A concept for a “virtual vehicle passport” has been put to the bodyshop industry, as a means of reassuring consumers of vehicle repair quality and accident history.

Former senior police officer John Dwyer is pushing for the creation of an internet database of vehicle ownership, finance and accident and repair history. He believes it could be crucial in eliminating malpractice in accident repair, particularly if linked to the PAS125 BSI/Thatcham Kitemark programme.

Dwyer has consulted with IT specialists and hopes to have a pilot database operational within a year. He is calling for input from accident repairers and insurers.

The campaigner has outlined the concept for the virtual vehicle passport to Thatcham chief executive Peter Roberts, arguing that the system would help alleviate concerns about the body repair industry’s ability to properly repair modern vehicles containing ultra high-strength steels.

Roberts plans to discuss the proposal with partners in the PAS125 standard.

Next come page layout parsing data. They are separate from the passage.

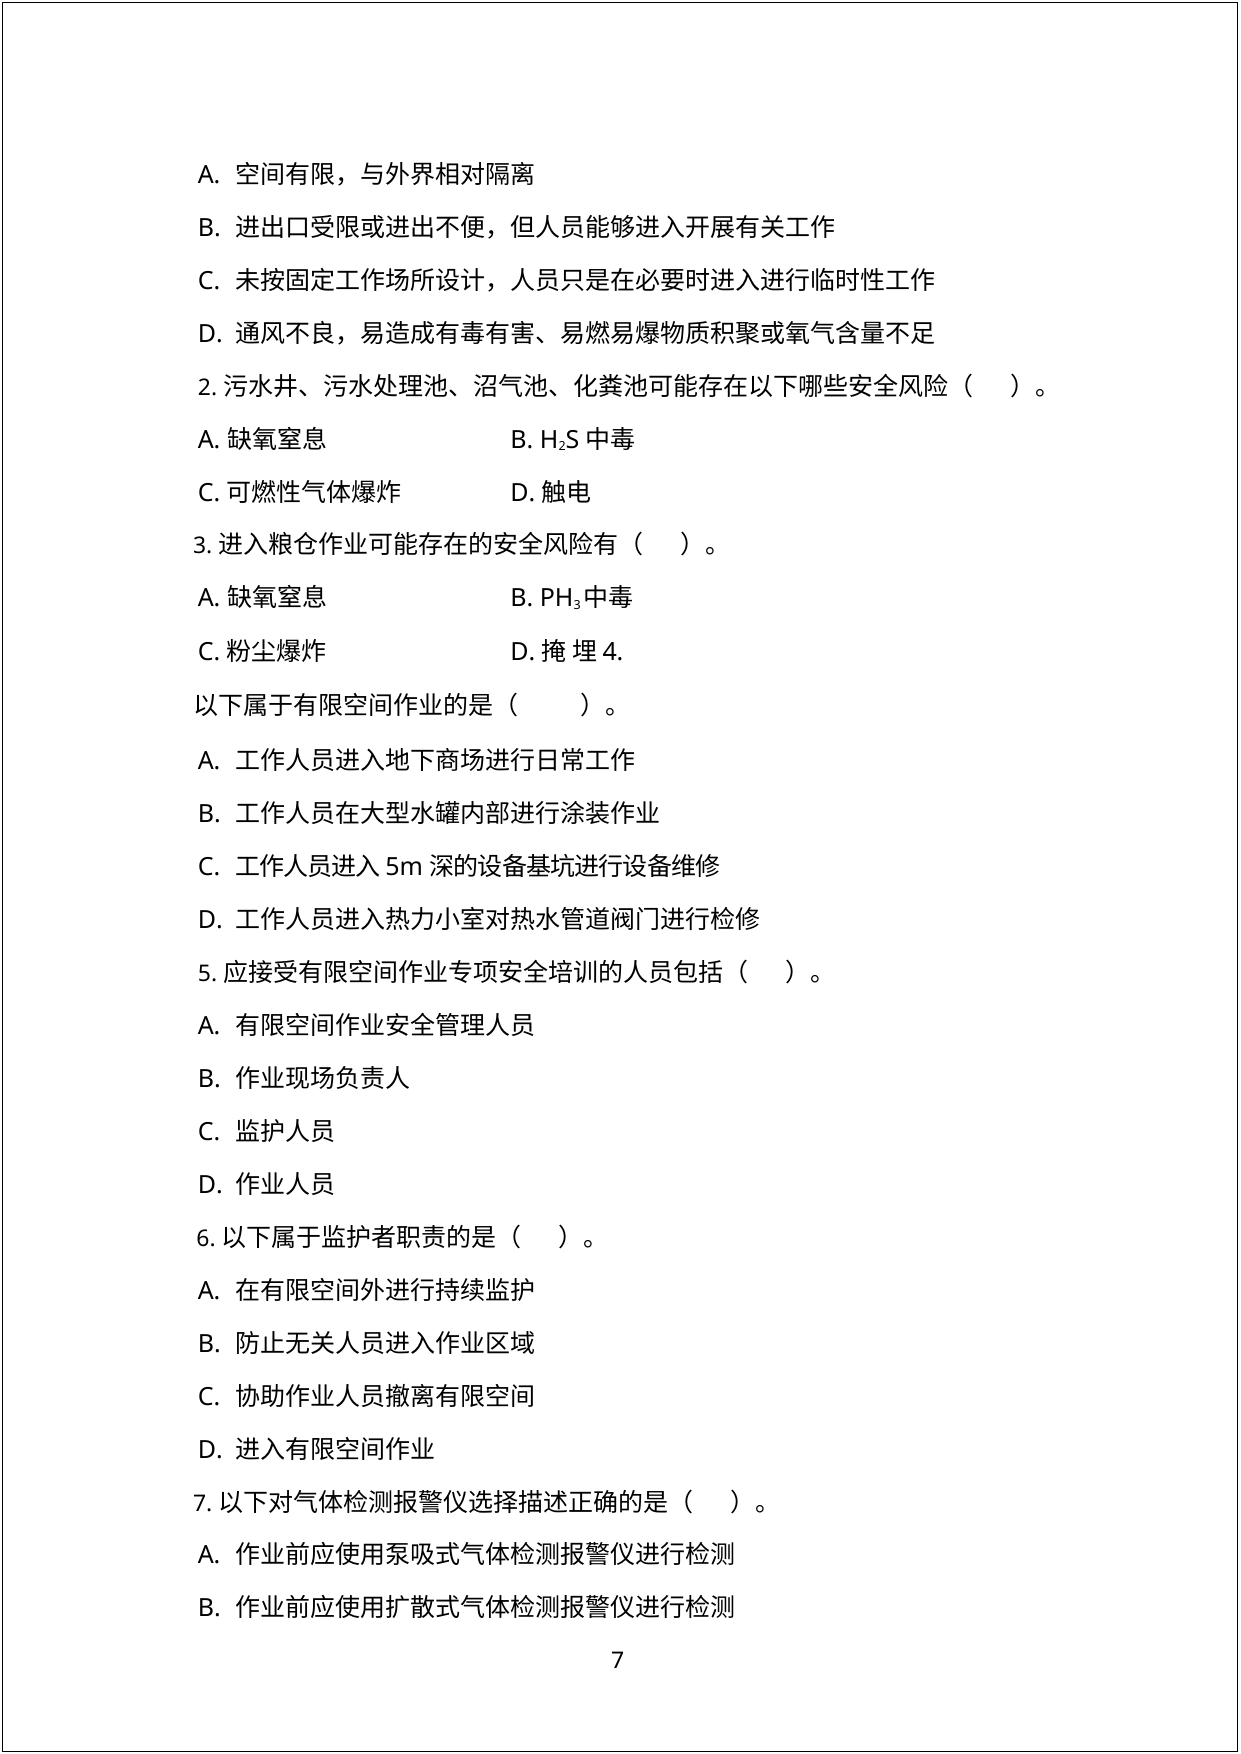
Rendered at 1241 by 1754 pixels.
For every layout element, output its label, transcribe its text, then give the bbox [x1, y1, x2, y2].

list 以下对气体检测报警仪选择描述正确的是（ ）。 [193, 1482, 1167, 1518]
list 工作人员进入 5m 深的设备基坑进行设备维修 [198, 846, 1167, 883]
list 在有限空间外进行持续监护 [198, 1270, 1167, 1306]
list 工作人员在大型水罐内部进行涂装作业 [198, 793, 1167, 829]
list 作业现场负责人 [198, 1058, 1167, 1094]
text A. 缺氧窒息 B. PH3 中毒 [198, 578, 1167, 614]
list 协助作业人员撤离有限空间 [198, 1376, 1167, 1412]
text A. 缺氧窒息 B. H2S 中毒 [198, 419, 1167, 455]
list 进入粮仓作业可能存在的安全风险有（ ）。 [193, 525, 1167, 561]
list 工作人员进入热力小室对热水管道阀门进行检修 [198, 899, 1167, 936]
list 进入有限空间作业 [198, 1429, 1167, 1465]
list 防止无关人员进入作业区域 [198, 1323, 1167, 1359]
list 未按固定工作场所设计，人员只是在必要时进入进行临时性工作 [198, 260, 1167, 296]
list 通风不良，易造成有毒有害、易燃易爆物质积聚或氧气含量不足 [198, 313, 1167, 349]
list 有限空间作业安全管理人员 [198, 1005, 1167, 1041]
list 进出口受限或进出不便，但人员能够进入开展有关工作 [198, 207, 1167, 243]
list 工作人员进入地下商场进行日常工作 [198, 740, 1167, 777]
text C. 可燃性气体爆炸 D. 触电 [198, 472, 1167, 508]
list 作业人员 [198, 1164, 1167, 1200]
text C. 粉尘爆炸 D. 掩 埋4.以下属于有限空间作业的是（ ）。 [193, 631, 631, 722]
list 污水井、污水处理池、沼气池、化粪池可能存在以下哪些安全风险（ ）。 [198, 366, 1167, 402]
list 以下属于监护者职责的是（ ）。 [196, 1217, 1167, 1253]
list 监护人员 [198, 1111, 1167, 1147]
list 作业前应使用扩散式气体检测报警仪进行检测 [198, 1588, 1167, 1624]
list 空间有限，与外界相对隔离 [198, 154, 1167, 190]
list 应接受有限空间作业专项安全培训的人员包括（ ）。 [198, 952, 1167, 988]
list 作业前应使用泵吸式气体检测报警仪进行检测 [198, 1535, 1167, 1571]
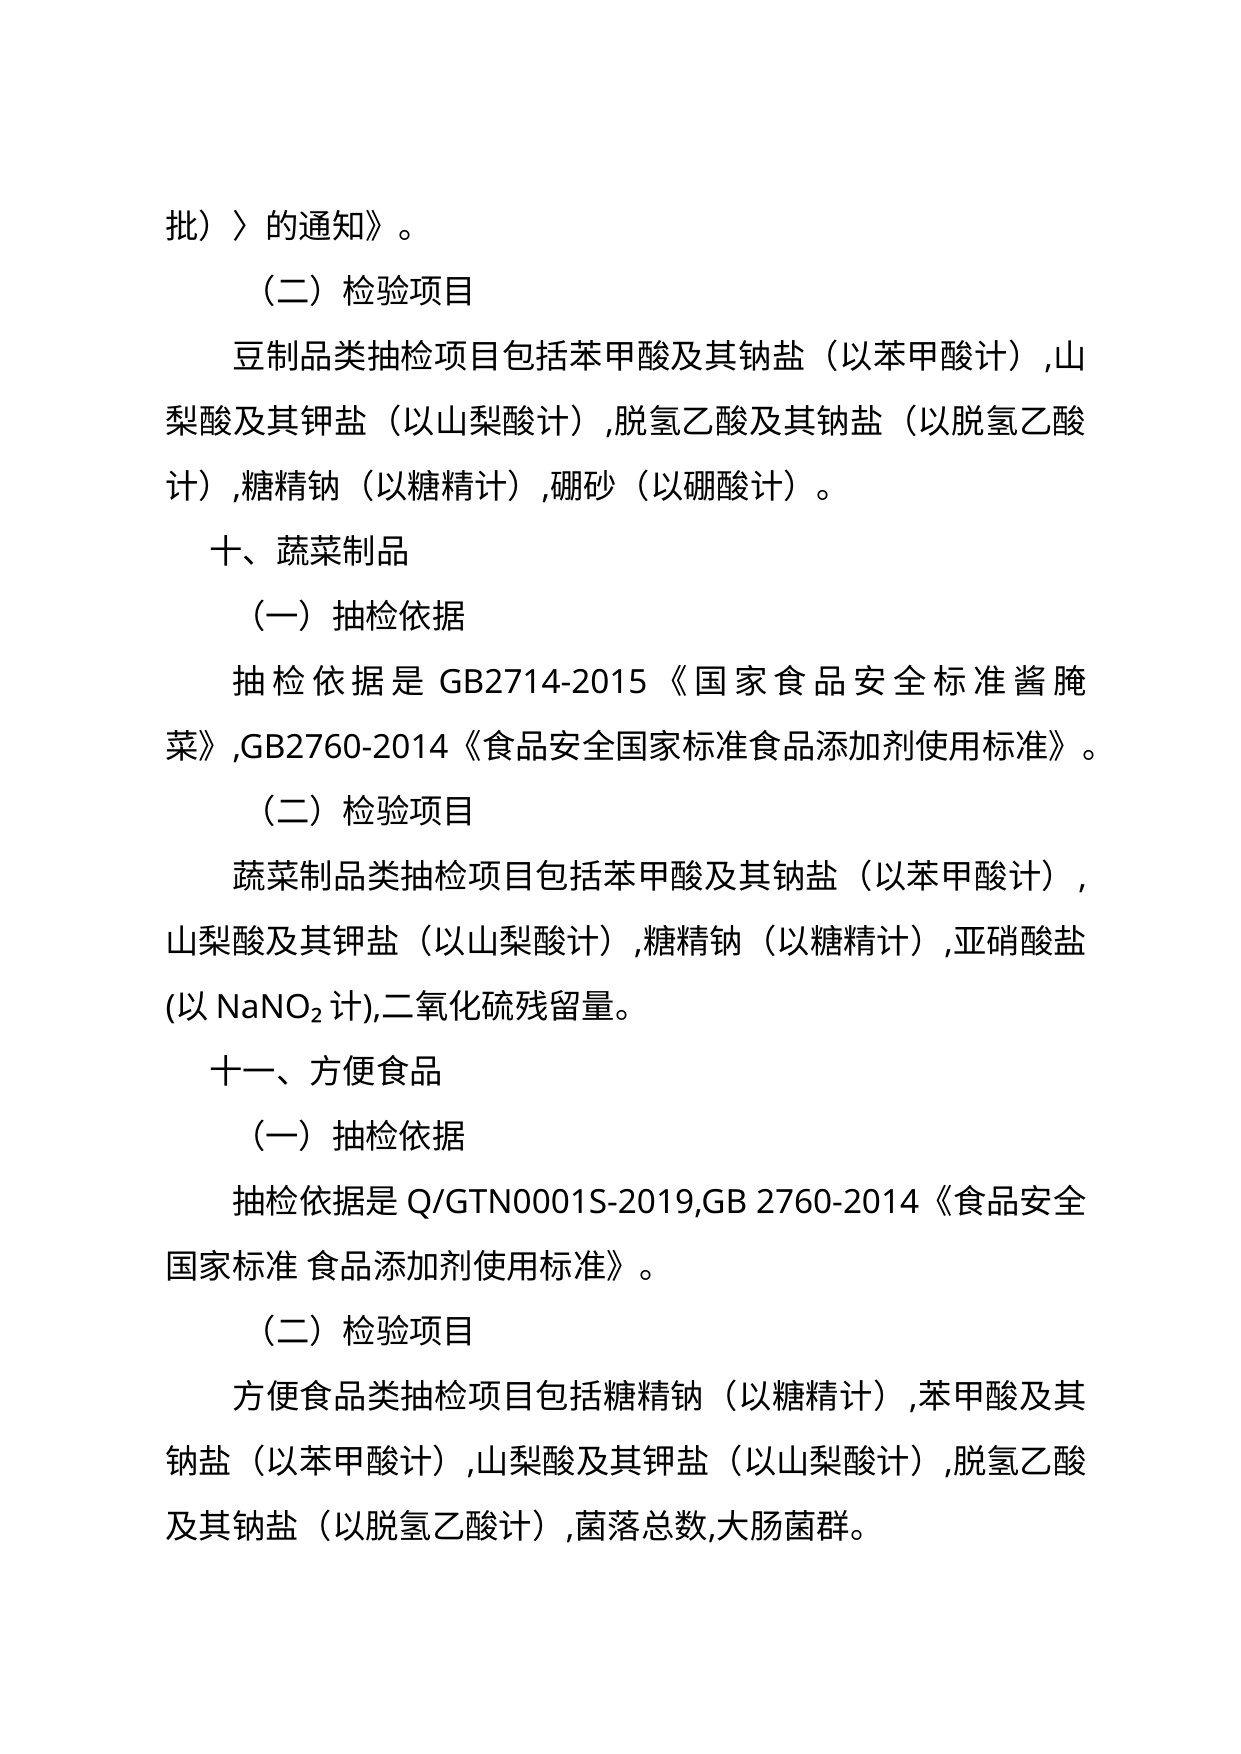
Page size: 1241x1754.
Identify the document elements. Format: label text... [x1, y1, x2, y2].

Dwyer, former assistant chief constable of Cheshire, originally considered a national repair database to help car buyers check for accident history. But the system could record repairer details, providing traceability for incorrect repairs, finance information and whether it has been previously stolen.

“I’d like to create a one-stop shop for the public to obtain all the info they need before buying a second-hand car. A logbook-type system would provide an audit trail for all aspects of car ownership and would raise industry standards,” said Dwyer.